BEGIN Records for this exercise
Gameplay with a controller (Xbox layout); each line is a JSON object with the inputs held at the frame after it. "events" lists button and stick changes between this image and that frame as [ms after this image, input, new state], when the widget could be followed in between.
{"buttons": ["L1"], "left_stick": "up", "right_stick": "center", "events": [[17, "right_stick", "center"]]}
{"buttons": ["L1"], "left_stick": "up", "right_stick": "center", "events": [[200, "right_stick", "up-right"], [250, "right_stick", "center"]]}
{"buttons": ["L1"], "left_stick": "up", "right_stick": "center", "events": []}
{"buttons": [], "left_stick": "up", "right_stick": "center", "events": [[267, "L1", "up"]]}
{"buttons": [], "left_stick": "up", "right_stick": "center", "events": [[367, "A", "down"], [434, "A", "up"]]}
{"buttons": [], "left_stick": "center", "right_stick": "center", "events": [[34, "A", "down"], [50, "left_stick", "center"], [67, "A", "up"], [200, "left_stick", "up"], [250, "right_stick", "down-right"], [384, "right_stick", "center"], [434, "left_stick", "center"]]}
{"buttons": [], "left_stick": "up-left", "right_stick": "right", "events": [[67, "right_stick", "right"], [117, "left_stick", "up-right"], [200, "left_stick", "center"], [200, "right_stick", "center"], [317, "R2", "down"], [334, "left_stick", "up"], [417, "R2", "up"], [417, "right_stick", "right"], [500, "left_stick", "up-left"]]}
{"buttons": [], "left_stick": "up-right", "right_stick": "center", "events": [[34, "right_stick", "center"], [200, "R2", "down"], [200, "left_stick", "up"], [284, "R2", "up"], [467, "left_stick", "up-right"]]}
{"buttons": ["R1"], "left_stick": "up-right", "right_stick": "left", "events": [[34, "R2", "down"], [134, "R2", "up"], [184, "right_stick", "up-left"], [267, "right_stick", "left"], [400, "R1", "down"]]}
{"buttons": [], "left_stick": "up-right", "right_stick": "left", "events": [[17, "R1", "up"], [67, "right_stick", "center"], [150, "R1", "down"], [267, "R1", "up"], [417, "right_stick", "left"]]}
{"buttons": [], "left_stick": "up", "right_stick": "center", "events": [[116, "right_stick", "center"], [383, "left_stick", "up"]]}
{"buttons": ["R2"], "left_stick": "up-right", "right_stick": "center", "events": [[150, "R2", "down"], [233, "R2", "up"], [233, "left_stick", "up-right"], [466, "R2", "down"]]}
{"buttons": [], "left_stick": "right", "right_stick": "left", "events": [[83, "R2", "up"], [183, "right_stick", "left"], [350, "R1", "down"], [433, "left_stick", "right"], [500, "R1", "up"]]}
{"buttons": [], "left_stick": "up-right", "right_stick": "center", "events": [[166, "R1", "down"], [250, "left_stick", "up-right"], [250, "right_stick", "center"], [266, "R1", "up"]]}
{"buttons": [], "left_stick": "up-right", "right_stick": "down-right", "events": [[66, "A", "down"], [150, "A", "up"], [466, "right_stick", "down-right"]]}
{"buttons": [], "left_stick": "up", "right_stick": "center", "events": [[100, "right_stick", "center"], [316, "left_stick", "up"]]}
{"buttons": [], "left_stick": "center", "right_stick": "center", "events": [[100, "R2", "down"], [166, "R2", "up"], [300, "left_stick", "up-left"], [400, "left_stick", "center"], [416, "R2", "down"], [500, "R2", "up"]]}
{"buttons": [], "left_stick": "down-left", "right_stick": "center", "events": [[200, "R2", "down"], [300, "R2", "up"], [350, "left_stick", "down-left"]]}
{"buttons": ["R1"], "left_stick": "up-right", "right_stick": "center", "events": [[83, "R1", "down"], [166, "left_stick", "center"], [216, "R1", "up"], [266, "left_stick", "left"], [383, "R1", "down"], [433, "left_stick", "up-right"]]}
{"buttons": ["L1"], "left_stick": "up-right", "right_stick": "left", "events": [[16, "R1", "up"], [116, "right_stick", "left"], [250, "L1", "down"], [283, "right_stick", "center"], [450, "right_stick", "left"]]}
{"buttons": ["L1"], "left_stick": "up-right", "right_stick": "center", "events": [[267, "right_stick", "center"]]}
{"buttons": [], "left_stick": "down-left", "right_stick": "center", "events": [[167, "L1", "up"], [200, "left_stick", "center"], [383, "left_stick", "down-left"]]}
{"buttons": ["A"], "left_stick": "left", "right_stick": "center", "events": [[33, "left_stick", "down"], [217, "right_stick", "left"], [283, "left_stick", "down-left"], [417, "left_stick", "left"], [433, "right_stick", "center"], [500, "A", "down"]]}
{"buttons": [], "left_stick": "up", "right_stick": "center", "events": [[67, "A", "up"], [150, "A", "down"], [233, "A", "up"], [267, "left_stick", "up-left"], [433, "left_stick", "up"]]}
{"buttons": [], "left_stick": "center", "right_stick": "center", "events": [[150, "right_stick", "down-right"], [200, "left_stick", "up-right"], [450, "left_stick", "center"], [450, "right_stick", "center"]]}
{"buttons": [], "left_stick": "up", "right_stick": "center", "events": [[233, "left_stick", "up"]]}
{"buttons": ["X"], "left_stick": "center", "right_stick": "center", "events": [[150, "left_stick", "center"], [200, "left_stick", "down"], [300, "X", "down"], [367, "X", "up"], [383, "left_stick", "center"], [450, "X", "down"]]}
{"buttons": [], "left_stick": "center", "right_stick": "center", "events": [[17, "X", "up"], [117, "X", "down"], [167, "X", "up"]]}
END Records for this exercise
**Exercise requirements**
Extract each entry in full and write it down exactly.

**Exercise answer**
Gameplay with a controller (Xbox layout); each line is a JSON object with the inputs held at the frame after it. "events" lists button and stick changes between this image and that frame as [ms after this image, input, new state], when the widget could be followed in between.
{"buttons": ["L1"], "left_stick": "up", "right_stick": "center", "events": [[17, "right_stick", "center"]]}
{"buttons": ["L1"], "left_stick": "up", "right_stick": "center", "events": [[200, "right_stick", "up-right"], [250, "right_stick", "center"]]}
{"buttons": ["L1"], "left_stick": "up", "right_stick": "center", "events": []}
{"buttons": [], "left_stick": "up", "right_stick": "center", "events": [[267, "L1", "up"]]}
{"buttons": [], "left_stick": "up", "right_stick": "center", "events": [[367, "A", "down"], [434, "A", "up"]]}
{"buttons": [], "left_stick": "center", "right_stick": "center", "events": [[34, "A", "down"], [50, "left_stick", "center"], [67, "A", "up"], [200, "left_stick", "up"], [250, "right_stick", "down-right"], [384, "right_stick", "center"], [434, "left_stick", "center"]]}
{"buttons": [], "left_stick": "up-left", "right_stick": "right", "events": [[67, "right_stick", "right"], [117, "left_stick", "up-right"], [200, "left_stick", "center"], [200, "right_stick", "center"], [317, "R2", "down"], [334, "left_stick", "up"], [417, "R2", "up"], [417, "right_stick", "right"], [500, "left_stick", "up-left"]]}
{"buttons": [], "left_stick": "up-right", "right_stick": "center", "events": [[34, "right_stick", "center"], [200, "R2", "down"], [200, "left_stick", "up"], [284, "R2", "up"], [467, "left_stick", "up-right"]]}
{"buttons": ["R1"], "left_stick": "up-right", "right_stick": "left", "events": [[34, "R2", "down"], [134, "R2", "up"], [184, "right_stick", "up-left"], [267, "right_stick", "left"], [400, "R1", "down"]]}
{"buttons": [], "left_stick": "up-right", "right_stick": "left", "events": [[17, "R1", "up"], [67, "right_stick", "center"], [150, "R1", "down"], [267, "R1", "up"], [417, "right_stick", "left"]]}
{"buttons": [], "left_stick": "up", "right_stick": "center", "events": [[116, "right_stick", "center"], [383, "left_stick", "up"]]}
{"buttons": ["R2"], "left_stick": "up-right", "right_stick": "center", "events": [[150, "R2", "down"], [233, "R2", "up"], [233, "left_stick", "up-right"], [466, "R2", "down"]]}
{"buttons": [], "left_stick": "right", "right_stick": "left", "events": [[83, "R2", "up"], [183, "right_stick", "left"], [350, "R1", "down"], [433, "left_stick", "right"], [500, "R1", "up"]]}
{"buttons": [], "left_stick": "up-right", "right_stick": "center", "events": [[166, "R1", "down"], [250, "left_stick", "up-right"], [250, "right_stick", "center"], [266, "R1", "up"]]}
{"buttons": [], "left_stick": "up-right", "right_stick": "down-right", "events": [[66, "A", "down"], [150, "A", "up"], [466, "right_stick", "down-right"]]}
{"buttons": [], "left_stick": "up", "right_stick": "center", "events": [[100, "right_stick", "center"], [316, "left_stick", "up"]]}
{"buttons": [], "left_stick": "center", "right_stick": "center", "events": [[100, "R2", "down"], [166, "R2", "up"], [300, "left_stick", "up-left"], [400, "left_stick", "center"], [416, "R2", "down"], [500, "R2", "up"]]}
{"buttons": [], "left_stick": "down-left", "right_stick": "center", "events": [[200, "R2", "down"], [300, "R2", "up"], [350, "left_stick", "down-left"]]}
{"buttons": ["R1"], "left_stick": "up-right", "right_stick": "center", "events": [[83, "R1", "down"], [166, "left_stick", "center"], [216, "R1", "up"], [266, "left_stick", "left"], [383, "R1", "down"], [433, "left_stick", "up-right"]]}
{"buttons": ["L1"], "left_stick": "up-right", "right_stick": "left", "events": [[16, "R1", "up"], [116, "right_stick", "left"], [250, "L1", "down"], [283, "right_stick", "center"], [450, "right_stick", "left"]]}
{"buttons": ["L1"], "left_stick": "up-right", "right_stick": "center", "events": [[267, "right_stick", "center"]]}
{"buttons": [], "left_stick": "down-left", "right_stick": "center", "events": [[167, "L1", "up"], [200, "left_stick", "center"], [383, "left_stick", "down-left"]]}
{"buttons": ["A"], "left_stick": "left", "right_stick": "center", "events": [[33, "left_stick", "down"], [217, "right_stick", "left"], [283, "left_stick", "down-left"], [417, "left_stick", "left"], [433, "right_stick", "center"], [500, "A", "down"]]}
{"buttons": [], "left_stick": "up", "right_stick": "center", "events": [[67, "A", "up"], [150, "A", "down"], [233, "A", "up"], [267, "left_stick", "up-left"], [433, "left_stick", "up"]]}
{"buttons": [], "left_stick": "center", "right_stick": "center", "events": [[150, "right_stick", "down-right"], [200, "left_stick", "up-right"], [450, "left_stick", "center"], [450, "right_stick", "center"]]}
{"buttons": [], "left_stick": "up", "right_stick": "center", "events": [[233, "left_stick", "up"]]}
{"buttons": ["X"], "left_stick": "center", "right_stick": "center", "events": [[150, "left_stick", "center"], [200, "left_stick", "down"], [300, "X", "down"], [367, "X", "up"], [383, "left_stick", "center"], [450, "X", "down"]]}
{"buttons": [], "left_stick": "center", "right_stick": "center", "events": [[17, "X", "up"], [117, "X", "down"], [167, "X", "up"]]}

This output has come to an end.